_ACTIVITY_. Could you filter the material and copy every line where the word "Nhân" occurs?

========================================================================

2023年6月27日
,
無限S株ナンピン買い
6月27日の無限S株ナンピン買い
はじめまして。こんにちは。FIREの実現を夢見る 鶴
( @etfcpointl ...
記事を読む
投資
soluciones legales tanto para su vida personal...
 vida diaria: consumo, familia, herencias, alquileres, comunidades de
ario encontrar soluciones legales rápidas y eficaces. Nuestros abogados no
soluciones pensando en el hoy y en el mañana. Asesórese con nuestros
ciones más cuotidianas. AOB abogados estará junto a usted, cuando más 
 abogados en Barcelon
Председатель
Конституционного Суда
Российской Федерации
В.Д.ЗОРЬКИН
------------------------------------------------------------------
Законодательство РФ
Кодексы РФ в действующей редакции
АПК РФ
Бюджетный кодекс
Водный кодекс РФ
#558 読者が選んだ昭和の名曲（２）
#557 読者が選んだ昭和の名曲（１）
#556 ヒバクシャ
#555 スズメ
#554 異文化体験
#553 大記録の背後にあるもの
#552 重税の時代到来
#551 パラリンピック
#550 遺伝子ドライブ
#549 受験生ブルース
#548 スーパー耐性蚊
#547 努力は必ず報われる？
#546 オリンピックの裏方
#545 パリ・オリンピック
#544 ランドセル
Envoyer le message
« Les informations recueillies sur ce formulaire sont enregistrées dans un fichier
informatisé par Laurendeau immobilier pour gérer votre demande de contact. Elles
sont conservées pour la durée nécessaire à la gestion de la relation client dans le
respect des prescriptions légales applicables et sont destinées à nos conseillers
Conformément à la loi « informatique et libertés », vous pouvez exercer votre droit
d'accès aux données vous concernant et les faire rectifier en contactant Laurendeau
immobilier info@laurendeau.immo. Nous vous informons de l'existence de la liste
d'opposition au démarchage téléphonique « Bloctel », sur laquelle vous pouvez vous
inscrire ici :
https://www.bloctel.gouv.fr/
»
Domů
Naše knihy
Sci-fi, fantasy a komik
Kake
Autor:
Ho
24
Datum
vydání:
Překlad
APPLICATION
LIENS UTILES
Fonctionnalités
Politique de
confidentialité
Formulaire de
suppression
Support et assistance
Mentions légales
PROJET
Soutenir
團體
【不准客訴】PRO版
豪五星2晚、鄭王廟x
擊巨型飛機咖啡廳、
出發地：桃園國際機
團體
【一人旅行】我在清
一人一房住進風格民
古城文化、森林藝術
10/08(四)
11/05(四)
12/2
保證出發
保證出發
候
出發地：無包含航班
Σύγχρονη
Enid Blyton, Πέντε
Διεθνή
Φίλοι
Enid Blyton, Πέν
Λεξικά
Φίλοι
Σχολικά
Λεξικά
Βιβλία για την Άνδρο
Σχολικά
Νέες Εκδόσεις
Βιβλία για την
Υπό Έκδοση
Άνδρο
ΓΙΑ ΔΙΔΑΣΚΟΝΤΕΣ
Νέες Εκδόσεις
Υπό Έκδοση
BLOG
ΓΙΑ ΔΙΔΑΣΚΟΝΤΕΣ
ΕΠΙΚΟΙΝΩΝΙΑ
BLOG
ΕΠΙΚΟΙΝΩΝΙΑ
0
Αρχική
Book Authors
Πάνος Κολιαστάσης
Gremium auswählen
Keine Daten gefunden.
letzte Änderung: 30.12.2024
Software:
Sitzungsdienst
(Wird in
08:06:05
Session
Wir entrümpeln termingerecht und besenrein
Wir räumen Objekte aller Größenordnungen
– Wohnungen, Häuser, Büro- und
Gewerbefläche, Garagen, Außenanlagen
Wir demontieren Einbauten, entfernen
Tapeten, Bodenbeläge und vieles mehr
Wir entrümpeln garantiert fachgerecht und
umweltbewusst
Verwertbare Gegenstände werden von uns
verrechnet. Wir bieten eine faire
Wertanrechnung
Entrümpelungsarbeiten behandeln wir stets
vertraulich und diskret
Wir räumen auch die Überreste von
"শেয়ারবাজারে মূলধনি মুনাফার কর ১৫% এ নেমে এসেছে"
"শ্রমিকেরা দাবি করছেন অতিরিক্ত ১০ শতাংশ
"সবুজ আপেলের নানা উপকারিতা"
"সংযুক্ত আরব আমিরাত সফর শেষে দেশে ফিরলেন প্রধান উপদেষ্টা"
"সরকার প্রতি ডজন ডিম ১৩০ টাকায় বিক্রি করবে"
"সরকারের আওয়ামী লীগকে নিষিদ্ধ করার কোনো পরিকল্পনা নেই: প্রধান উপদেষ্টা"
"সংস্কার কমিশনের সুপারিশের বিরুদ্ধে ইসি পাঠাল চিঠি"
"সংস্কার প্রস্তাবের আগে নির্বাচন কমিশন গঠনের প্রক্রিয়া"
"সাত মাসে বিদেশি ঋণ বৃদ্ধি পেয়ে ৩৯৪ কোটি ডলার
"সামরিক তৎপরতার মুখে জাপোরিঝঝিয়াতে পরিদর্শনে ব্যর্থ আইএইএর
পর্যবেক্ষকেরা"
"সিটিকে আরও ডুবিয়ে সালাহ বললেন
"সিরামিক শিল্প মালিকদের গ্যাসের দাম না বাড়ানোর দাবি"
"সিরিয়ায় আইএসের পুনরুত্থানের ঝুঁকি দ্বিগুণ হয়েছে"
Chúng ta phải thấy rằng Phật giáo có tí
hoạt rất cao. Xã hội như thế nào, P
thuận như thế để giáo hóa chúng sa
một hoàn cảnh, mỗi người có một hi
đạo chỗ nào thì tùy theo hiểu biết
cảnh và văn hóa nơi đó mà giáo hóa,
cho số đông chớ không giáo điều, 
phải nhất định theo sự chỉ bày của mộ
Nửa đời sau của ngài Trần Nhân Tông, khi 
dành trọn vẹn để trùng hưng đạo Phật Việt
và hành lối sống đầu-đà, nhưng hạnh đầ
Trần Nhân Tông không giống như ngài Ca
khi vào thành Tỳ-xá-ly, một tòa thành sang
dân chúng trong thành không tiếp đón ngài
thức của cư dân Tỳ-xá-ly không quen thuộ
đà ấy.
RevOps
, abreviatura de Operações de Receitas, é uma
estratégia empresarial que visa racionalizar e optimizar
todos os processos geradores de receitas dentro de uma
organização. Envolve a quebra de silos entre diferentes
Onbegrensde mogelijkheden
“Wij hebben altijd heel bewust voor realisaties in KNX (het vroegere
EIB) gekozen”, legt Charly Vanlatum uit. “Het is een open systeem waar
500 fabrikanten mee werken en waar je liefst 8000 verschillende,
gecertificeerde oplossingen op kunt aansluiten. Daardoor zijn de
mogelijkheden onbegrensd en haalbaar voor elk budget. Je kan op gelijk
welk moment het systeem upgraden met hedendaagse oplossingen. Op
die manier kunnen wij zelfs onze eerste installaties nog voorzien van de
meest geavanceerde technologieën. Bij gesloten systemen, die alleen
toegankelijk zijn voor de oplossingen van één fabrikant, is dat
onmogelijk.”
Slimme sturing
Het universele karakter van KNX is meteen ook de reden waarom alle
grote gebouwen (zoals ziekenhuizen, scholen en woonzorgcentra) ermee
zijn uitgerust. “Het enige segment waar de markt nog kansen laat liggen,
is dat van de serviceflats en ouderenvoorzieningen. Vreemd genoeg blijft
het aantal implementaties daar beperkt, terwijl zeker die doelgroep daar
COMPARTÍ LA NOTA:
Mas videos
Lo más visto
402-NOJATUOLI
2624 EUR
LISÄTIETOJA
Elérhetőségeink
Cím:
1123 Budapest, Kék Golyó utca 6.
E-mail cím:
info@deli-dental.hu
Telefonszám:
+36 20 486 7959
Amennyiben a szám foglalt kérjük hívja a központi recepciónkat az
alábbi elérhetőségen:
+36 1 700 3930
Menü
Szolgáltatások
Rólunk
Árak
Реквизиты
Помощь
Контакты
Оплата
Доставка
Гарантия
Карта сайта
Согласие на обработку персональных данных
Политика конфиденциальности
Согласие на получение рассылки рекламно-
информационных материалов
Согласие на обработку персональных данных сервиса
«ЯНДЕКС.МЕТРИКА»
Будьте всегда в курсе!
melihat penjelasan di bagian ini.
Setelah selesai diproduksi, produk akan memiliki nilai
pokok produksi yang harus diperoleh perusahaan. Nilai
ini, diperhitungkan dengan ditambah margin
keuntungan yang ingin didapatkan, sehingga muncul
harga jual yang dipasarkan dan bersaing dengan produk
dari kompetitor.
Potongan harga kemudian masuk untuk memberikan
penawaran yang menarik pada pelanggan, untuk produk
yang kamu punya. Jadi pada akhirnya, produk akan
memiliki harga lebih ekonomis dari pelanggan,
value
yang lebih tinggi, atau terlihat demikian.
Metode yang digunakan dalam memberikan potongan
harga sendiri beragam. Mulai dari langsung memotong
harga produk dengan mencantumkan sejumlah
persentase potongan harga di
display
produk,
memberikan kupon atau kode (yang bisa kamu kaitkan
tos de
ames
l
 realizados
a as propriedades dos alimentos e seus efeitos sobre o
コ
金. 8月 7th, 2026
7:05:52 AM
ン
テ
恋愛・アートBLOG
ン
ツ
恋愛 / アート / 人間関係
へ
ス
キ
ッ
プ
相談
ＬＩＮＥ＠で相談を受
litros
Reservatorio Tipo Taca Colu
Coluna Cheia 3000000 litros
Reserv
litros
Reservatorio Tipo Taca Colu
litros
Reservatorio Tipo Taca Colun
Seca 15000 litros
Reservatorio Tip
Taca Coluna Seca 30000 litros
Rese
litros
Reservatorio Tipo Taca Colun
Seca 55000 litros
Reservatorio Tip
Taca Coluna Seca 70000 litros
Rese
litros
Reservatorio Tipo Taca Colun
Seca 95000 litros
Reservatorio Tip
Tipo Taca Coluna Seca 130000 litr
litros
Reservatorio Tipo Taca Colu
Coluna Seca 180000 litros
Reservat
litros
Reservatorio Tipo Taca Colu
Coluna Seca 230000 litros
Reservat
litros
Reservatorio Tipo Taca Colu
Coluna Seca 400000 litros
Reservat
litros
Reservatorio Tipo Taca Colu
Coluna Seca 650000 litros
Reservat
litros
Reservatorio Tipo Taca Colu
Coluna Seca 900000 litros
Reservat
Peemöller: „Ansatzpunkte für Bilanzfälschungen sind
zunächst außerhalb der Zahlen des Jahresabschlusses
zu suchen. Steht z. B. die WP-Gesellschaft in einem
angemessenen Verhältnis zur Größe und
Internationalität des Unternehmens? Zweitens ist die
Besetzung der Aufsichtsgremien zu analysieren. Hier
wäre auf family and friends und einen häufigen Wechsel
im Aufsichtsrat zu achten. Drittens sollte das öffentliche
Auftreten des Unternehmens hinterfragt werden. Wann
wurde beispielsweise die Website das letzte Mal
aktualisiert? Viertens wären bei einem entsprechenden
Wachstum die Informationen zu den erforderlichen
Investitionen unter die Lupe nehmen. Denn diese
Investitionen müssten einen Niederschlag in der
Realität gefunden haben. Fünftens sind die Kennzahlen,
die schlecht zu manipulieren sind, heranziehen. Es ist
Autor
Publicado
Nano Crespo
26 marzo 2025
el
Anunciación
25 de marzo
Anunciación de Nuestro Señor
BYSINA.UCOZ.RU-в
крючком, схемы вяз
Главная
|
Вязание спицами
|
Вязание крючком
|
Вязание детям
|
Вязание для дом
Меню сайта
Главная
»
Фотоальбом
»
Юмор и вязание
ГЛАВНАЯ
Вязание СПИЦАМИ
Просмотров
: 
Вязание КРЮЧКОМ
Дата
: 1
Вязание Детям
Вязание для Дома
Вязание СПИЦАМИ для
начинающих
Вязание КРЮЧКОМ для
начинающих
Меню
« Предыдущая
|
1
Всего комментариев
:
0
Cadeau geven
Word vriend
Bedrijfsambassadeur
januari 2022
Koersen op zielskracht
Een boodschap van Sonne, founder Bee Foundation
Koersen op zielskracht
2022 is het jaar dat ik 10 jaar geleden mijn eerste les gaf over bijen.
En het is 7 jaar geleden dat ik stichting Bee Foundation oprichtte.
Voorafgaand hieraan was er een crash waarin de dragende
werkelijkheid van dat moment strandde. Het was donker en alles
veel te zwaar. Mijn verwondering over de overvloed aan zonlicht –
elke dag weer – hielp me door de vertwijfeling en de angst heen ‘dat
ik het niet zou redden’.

========================================================================

_RESULT OF THIS TASK_.
Nửa đời sau của ngài Trần Nhân Tông, khi 
Trần Nhân Tông không giống như ngài Ca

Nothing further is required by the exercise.